┌──

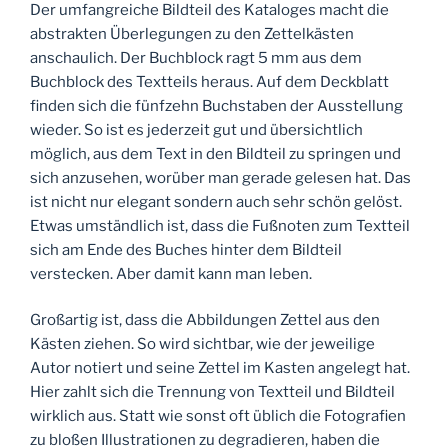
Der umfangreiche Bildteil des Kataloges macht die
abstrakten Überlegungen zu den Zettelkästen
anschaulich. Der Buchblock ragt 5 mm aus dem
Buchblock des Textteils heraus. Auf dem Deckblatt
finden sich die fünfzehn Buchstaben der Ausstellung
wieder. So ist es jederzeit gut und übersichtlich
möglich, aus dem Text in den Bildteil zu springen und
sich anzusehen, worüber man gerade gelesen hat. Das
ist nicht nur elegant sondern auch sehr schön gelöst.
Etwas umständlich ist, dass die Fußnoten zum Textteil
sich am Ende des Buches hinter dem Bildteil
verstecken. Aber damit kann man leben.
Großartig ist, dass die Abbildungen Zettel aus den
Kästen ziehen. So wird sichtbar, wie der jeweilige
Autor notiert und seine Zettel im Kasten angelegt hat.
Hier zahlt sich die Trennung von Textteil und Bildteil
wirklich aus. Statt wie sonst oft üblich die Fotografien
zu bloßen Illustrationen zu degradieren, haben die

└──

(What to produce)
Find "dass" in the data above. Report each line where it appears.

(Answer to the exercise)
Etwas umständlich ist, dass die Fußnoten zum Textteil
Großartig ist, dass die Abbildungen Zettel aus den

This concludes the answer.